If you were blindfolded, put in a time machine and dropped off at Winnipeg Stadium when it opened in 1953, you probably wouldn't know where you were.
There were only grandstands on the east and west sides of the field with no upper decks, and there was a track around the playing surface. That's all. It looked nothing like it does now.
Despite this, former Bomber quarterback great Ken Ploen is going to feel a tinge of sadness on Sunday when he sits in the stands and watches the Hamilton Tiger-Cats battle Winnipeg in the final game at the 58-year-old park.
"Well, sure," Ploen said. "I've got a lot of memories there."
Ploen arrived in Winnipeg in 1957, four years after the House That Jack Built played host to its first game. Jack, of course, was former Bombers quarterback Jack Jacobs, whose popularity led to the construction of Winnipeg Stadium because their former confines on Osborne Street were deemed too small.
While Jacobs may have had a big role in the building of Winnipeg Stadium, he played only two years there. Ploen was the first full-fledged star to grace the playing field at Polo Park, winning four Grey Cups over an 11-year career.
Ploen said even though the stadium was basically brand new when he arrived from the University of Iowa, it was still tiny compared to what he was used to in college.
"It was a nice facility and everything, but my God, I came out of Iowa and the Big Ten and the Rose Bowl and 100,000-seat stadiums," Ploen said. "It was a good stadium. I loved playing there. And that upper deck, when they put it on, it made it a very nice place."

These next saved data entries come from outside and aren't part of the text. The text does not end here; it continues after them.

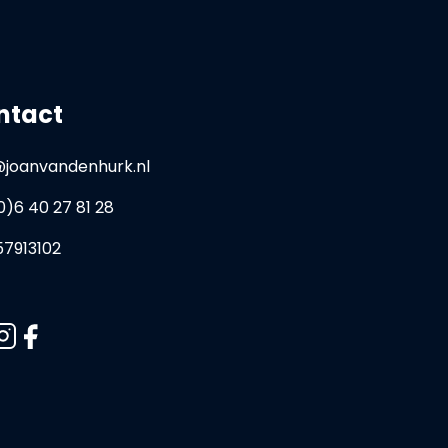
ntact
@joanvandenhurk.nl
0)6 40 27 81 28
57913102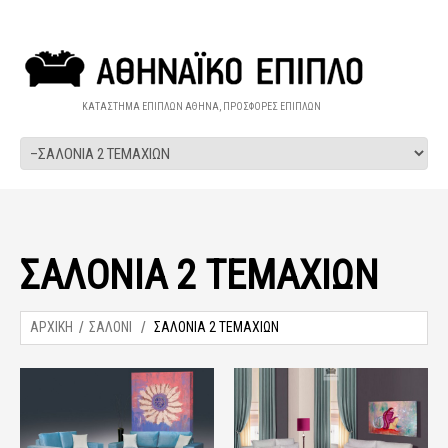
ΚΑΤΑΣΤΗΜΑ ΕΠΙΠΛΩΝ ΑΘΗΝΑ, ΠΡΟΣΦΟΡΕΣ ΕΠΙΠΛΩΝ
ΣΑΛΟΝΙΑ 2 ΤΕΜΑΧΙΩΝ
ΑΡΧΙΚΗ
ΣΑΛΟΝΙ
ΣΑΛΟΝΙΑ 2 ΤΕΜΑΧΙΩΝ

Bob Cameron, who played more games at the stadium than anyone, actually punted on the field for the first time as a member of the Ottawa Rough Riders in 1978, the year the upper deck was put on the east side grandstand.
"It was brand new. Wow. It was a nice stadium. I'll never forget that," Cameron said. "I thought it was pretty cool. It was a beautiful stadium back in those days. I thought wow, this is big time playing here."
The Rough Riders cut him the next day, but two years later he began a 23-year career in Blue and Gold. Maybe Cameron spent too much time on Maroons Road, because he doesn't have as much of an affinity for the place as he did back in 1978.
"I wish I could say so, but maybe it's the business I'm in -- knocking down old pieces of crap and trying to fix them," said Cameron, who is in the construction and restoration business. "I'd rather knock them right to the ground and build brand new.
"I don't have a whole lot of feelings for the stadium, honestly. It's the players that you're with and the fans and all that stuff. It's talking about the games and not really the stadium itself. If it was an unbelievable architectural feat for its day, it would be a different story."
Like Ploen, Cameron will remember the games instead of the stadium itself. Ploen will always remember the matches that propelled them to the Grey Cup. Cameron will as well, but he will also recall the quirky contests as well. Like the time the field size was reduced because it was covered in ice and he had to kick converts in the opposite direction, from the end zones onto the field. Or the the time and exhibition contest delayed by a massive rain storm that was so intense the benches were floating.
"This thing is a bunch of steel and concrete, but it has great memories there," Cameron said. "When you go by it, you can't not think of the memories that we all have for the games that were played in there."
The stadium will even have a place in current Bomber quarterback Buck Pierce's heart. He won his only Grey Cup there in 2006, and his career was reborn on the Polo Park grounds over the last two seasons.
"That's always going to mean a lot to me," Pierce said.